Ahogada

Mi amiga Petra ha muerto por querer conquistar a un hombre que no merecía la pena. Podría haber sido la nueva cantante mundial que rompiera nuevas fronteras con su silla de ruedas, pero su obsesión por Israel le ha traído la peor de las consecuencias, la única de la que no puedes arrepentirte.

Petra tenía una voz y una memoria privilegiada desde que nació, por eso aprendió a hablar a través de las nanas que le cantaba su madre en la cuna. Cualquiera que la escuchaba se quedaba hipnotizado con su voz.

Nos conocimos en la guardería y desde entonces fuimos inseparables. Ella era feliz cantando y contagiaba esa alegría a todo el mundo y yo la protegía de cualquier malintencionado que se le acercara.

El primer día de colegio, un coche la atropelló a la salida del colegio y la dejó paralítica. Aun tengo pesadillas con ese día que recuerdo como si no hubieran pasado ya veinte años. Los gritos, las sirenas de la ambulancia, la sangre, los padres tapándonos los ojos con sus manos… a pesar de la tragedia Petra nunca perdió la sonrisa y no tardó mucho en acostumbrarse a vivir atada a esas dos ruedas, seguía teniendo su voz privilegiada y ahora tenía puntos extras por la pena que despertaba verla tan pequeña sin poder moverse.

Nunca le importó no poder volver a caminar. Al principio hubo esperanzas, pero tras varias operaciones fallidas, abandonó el sueño de caminar sin perder su meta musical. Y así fue hasta que llegamos a la adolescencia.

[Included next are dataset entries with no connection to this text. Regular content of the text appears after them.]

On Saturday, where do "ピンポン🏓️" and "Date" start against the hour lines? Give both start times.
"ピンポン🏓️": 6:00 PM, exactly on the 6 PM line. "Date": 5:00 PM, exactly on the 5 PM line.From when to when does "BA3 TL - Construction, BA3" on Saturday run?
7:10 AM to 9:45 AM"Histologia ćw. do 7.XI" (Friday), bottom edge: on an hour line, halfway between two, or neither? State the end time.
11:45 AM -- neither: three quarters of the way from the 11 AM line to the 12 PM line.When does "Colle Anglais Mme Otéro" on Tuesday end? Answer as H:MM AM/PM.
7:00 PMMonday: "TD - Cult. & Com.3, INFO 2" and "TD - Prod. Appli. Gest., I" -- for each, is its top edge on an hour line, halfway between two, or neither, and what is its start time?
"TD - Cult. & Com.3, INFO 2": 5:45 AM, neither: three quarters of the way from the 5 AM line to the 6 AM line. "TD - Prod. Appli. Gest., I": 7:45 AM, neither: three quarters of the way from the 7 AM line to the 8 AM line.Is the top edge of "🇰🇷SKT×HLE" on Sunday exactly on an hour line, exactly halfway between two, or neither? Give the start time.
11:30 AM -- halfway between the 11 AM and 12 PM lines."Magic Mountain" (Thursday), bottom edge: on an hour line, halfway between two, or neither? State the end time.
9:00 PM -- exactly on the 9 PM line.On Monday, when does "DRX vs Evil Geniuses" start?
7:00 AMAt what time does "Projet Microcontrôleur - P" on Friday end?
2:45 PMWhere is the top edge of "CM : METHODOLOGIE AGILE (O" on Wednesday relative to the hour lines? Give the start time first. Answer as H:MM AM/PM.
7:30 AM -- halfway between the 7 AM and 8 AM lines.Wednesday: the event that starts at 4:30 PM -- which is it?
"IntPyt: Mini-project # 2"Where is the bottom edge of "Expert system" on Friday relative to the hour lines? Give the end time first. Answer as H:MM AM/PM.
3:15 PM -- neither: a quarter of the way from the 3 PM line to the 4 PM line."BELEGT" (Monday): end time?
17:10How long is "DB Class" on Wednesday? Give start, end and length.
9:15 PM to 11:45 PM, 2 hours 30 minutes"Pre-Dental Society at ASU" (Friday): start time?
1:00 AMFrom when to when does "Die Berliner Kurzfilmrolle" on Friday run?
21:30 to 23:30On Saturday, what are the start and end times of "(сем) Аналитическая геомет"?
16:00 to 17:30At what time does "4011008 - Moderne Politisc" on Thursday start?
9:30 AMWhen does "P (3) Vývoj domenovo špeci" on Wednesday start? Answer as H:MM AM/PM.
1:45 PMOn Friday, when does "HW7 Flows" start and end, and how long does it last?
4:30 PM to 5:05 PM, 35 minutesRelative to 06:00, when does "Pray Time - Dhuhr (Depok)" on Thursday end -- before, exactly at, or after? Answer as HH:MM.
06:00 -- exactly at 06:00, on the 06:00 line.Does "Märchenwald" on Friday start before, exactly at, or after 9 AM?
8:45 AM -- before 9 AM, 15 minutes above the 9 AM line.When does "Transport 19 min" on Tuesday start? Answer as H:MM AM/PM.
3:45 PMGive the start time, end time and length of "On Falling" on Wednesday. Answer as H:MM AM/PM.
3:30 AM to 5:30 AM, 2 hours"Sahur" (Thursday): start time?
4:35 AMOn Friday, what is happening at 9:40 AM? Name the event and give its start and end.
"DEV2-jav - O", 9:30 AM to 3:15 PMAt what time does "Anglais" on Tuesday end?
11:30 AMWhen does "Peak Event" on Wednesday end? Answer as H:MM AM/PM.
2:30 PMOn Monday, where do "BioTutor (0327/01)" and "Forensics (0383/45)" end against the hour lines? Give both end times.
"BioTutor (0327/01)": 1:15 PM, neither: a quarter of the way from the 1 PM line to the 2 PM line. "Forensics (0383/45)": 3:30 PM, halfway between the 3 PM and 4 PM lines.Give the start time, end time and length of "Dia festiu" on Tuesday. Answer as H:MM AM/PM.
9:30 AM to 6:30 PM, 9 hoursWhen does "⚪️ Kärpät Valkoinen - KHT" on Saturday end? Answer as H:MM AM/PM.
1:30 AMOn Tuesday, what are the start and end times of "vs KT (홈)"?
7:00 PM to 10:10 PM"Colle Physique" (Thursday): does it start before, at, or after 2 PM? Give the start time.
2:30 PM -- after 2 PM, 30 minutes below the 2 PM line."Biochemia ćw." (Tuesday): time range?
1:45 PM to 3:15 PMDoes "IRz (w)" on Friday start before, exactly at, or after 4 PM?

Nunca se perdió nada de lo que hacíamos cada fin de semana: excursiones al campo, tardes de cine, noches de pijamas… e incluso venía con nosotras a la discoteca aunque no pudiera bailar.

Pero un día todo eso cambió. El día que conoció a Israel. Petra se fijó nada más entrar en la discoteca en un chico al que no teníamos fichado. No especialmente guapo, pero había que admitir que los vaqueros le quedaban hechos a medida y le hacían un culo divino. Mas tarde, Petra me confesó que lo que le había atraído del chico era como se movía al ritmo de la música. Nunca la había visto así, medio hipnotizada, tímida, sin atreverse a ir con alguna excusa hacia él y demostrarle su ingenio o empezar a cantarle la canción que sonara en aquel momento. No hubo forma de convencerla de lo contrario ni esa noche ni las siguientes.

Lo que tardé en descubrir fue la obsesión que fue creciendo dentro de Petra. Apenas quería cantar y solo veía programas de bailes y espectáculos de danza. Memorizaba cada movimiento, cada gesto de los bailarines, y aunque imitaba a la perfección todos los movimientos de brazos, de cintura para abajo era un martirio. Volvió a buscar nuevas operaciones para abandonar la silla, quería bailar, quería sentir la música en su cuerpo y transmitirla con sus piernas. Y de alguna manera, lo quería porque lo quería a él, a un chico con el que nunca había hablado pero que tenía todo el día en la cabeza. Y en todos sus pensamientos siempre estaba él, bailando danzas de todo tipo y esperándola a ella para que bailara con él. Eso fue lo que empezó a crecer en su cabeza, y como un cáncer se fue extendiendo y arraigando tan hondo que dejó de creer en la realidad para creerse sus propias mentiras.

La hostia de realidad le llegó cuando una tarde estando en el centro comercial de compras conmigo, vio a Israel con sus amigos y me pidió que nos convirtiéramos en detectives para seguirlos. Cuando entraron en el baño unisex, los seguimos y nos metimos en el de minusválidos que era gigante y por suerte estaba desocupado. Estaban los tres meando y hablando entre ellos, como si no les importara que hubiera alguien más y ahí empezó el final de mi amiga.

Uno de ellos le decía a Israel que la chica de la silla de ruedas era mona y que según decían cantaba como los ángeles, a lo que este respondió que para qué quería voz si no podía abrirse de piernas. Yo iba a salir a darle una patada en los huevos, pero Petra me lo impidió y esperamos a que ellos se fueran para salir del baño. El resto de la tarde mi amiga no dijo ni una palabra.

Cuando cumplió los dieciocho, encontró al único médico que estaba dispuesto a operarla. Era una posibilidad entre mil de que todo saliera bien.

La mañana que entró al hospital fue la última vez que la ví, sentada en su silla de ruedas, pero ella ya se veía bailando en alguna escena romántica con el estúpido de Israel. Si tan siquiera se hubiera dado cuenta de lo que yo la amaba.